CNN’s Top 100 Cities Analysed
CNN recently announced its picks for the top 100 places to live in the United States, with Carmel, Indiana taking the top spot. Ann Arbor, Michigan rounded out the top 100 in the yearly piece done by the international news organization.
The specific criteria used by CNN to make these judgements are based upon the size of the city, the economic standing of the city, and a number of different factors. Once the list had been pared down to the “top 29,” CNN dispatched delegates to the cities in an attempt to gauge specific factors that couldn’t be quantified by statistics alone. Things like community spirit and traffic were gauged at this point. In the end, the tie-breaker qualification used to distinguish between equally-matched cities was the extent of job growth or losses in the area.
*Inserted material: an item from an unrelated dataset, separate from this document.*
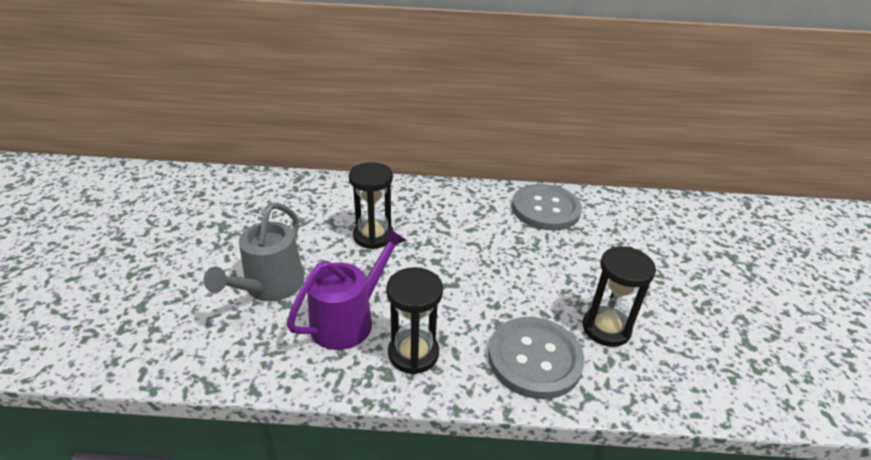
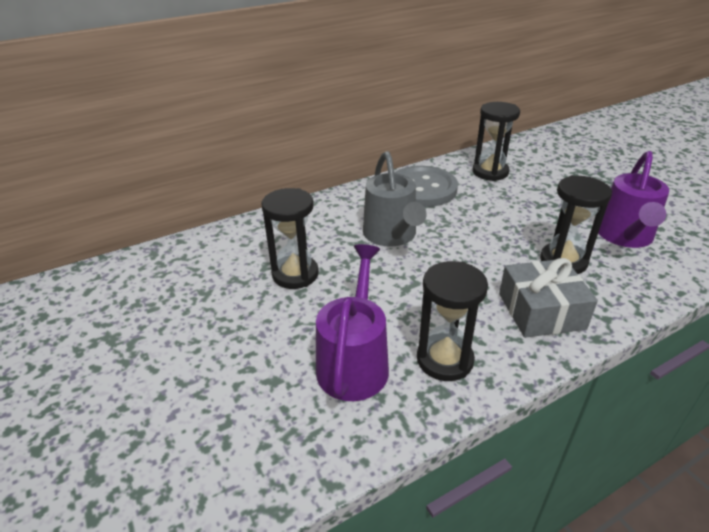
camera: 30 degrees left, 0 degrees up
(270, 286) = (237, 372): grey watering can -> grey watering can (391, 235)
(534, 358) = (541, 311): grey button -> grey gift
(628, 219) = (490, 172): none -> black hourglass
(699, 336) = (624, 236): none -> purple watering can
In these tough economic times, job availability is at the top of many people’s considerations when considering a move.
Interesting facts and figures from the list include:
– CNN only considered cities with a population between 50,000 and 300,000. Last year, CNN focused on cities with a population below 50,000 for their “Small Towns” series. Cities that fell outside of this population range were not even considered for the list.
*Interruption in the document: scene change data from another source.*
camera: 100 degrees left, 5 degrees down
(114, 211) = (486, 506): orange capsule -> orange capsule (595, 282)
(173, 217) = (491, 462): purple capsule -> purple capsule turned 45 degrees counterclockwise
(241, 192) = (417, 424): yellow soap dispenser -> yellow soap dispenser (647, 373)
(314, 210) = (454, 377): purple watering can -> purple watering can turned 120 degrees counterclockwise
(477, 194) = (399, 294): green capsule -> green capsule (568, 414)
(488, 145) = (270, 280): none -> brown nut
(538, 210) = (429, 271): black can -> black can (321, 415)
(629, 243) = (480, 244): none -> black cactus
– The overwhelming majority of the top 100 cities listed by the CNN article were in the Midwest and the east coast. The greatest concentration of “Top 100” cities in these areas were near Washington, DC and along the Atlantic coast between Pennsylvania, New Jersey, and New York.
– There was no “one” state with more “Top 100” cities than any other state. The most “Top 100” cities in any given state was 5, and this was a distinction held by 7 different states. These states are California, Colorado, Maryland, Michigan, Minnesota, Texas, and Virginia.
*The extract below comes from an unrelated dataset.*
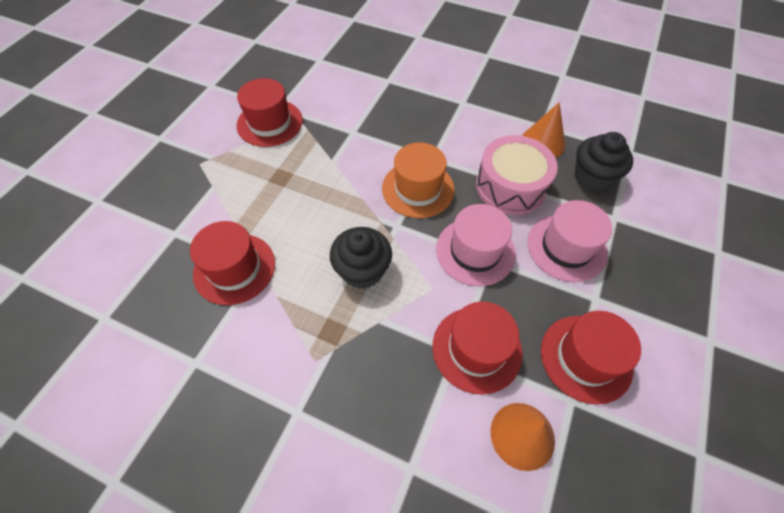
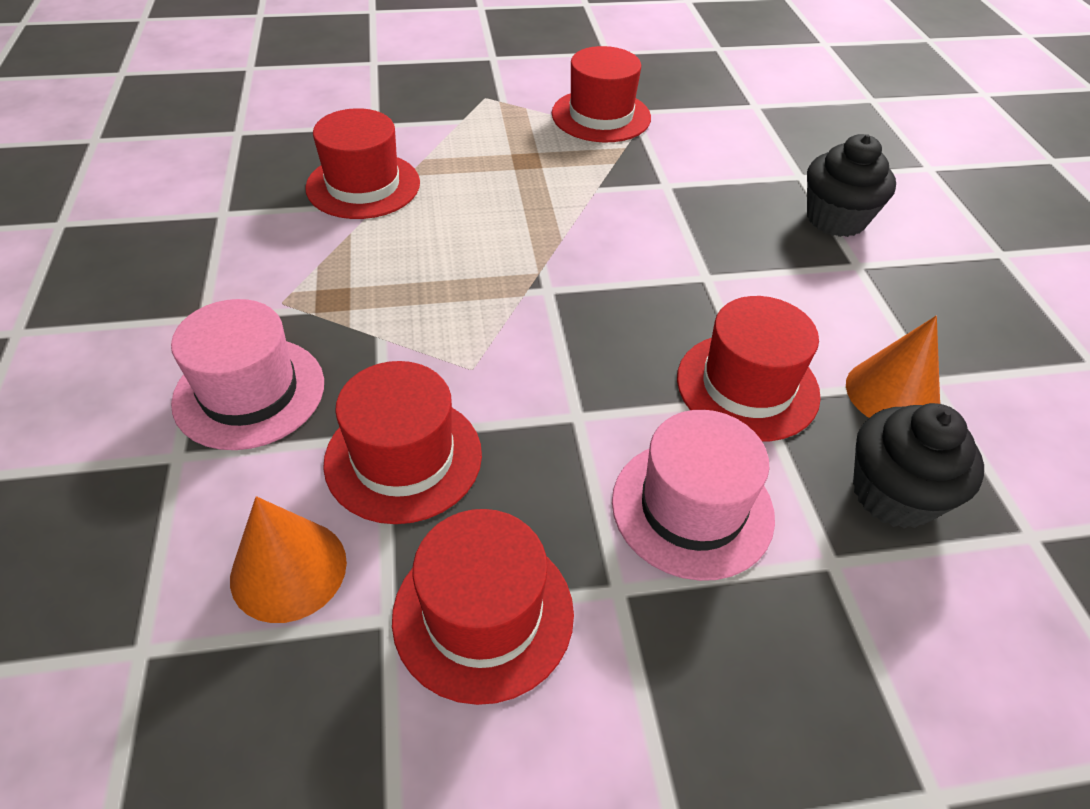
camera: 55 degrees right, 10 degrees down
(362, 270) = (445, 288): black cupcake -> black cupcake (835, 219)
(418, 189) = (632, 284): orange hat -> none
(475, 251) = (577, 390): pink hat -> pink hat (249, 392)
(510, 186) = (747, 386): pink drum -> red hat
– The state with the greatest concentration of “Top 100” cities in the country is Minnesota. All 5 of its “Top 100” cities were concentrated around the Minneapolis/St. Paul area.
– The best areas for job growth were scattered around the United States, showing now general correlation between regions and job growth. For example, the city with the fastest job growth over the past year was Loudoun, Virginia with a growth rate of 83.59 percent. The next best job performer was all the way out in Fort Bend, Texas with a 78.07 percent growth in employment over the last fiscal year. The top ten performers in terms of job growth were in Virginia, Texas, Colorado, and Tennessee.
– The top performers in terms of air quality were equally scattered across the country. The top ten states for air quality were all in California, Virginia, Iowa, North Dakota, Nebraska, Hawaii, Florida, and Wyoming. The top performer out of all cities in the list was Richmond, Virginia. The standards used to determine the best air quality were based off of Environmental Protection Agency standards for particulate matter and noxious air chemicals.
– The top 25 cities overall represent a broad spectrum of the United States. They are scattered all across the country, from the east coast to the west coast and everywhere in between. There is also a major amount fluctuation in everything from income level to the overall size of the cities in the top 25. What this means is that there is no definite “recipe for success” that any of these cities are using. It also means that the standards used in the list are not “cut and dry.” Each individual standard does not alone dictate the level that the city will find itself at on the list.
– In states with more than one “Top 100” city, selected cities are generally very geographically close to one another. This suggests that there are some common economic and social ties that join distinct cities, despite their slight distance. This could be due to similar local resources that influence job growth, the common social ties shared by people living in an area, or any number of other factors that grow out of the localized area. Whatever the reason, there is a lot of information out there that speaks of how shared resources can lead to shared prosperity or failure.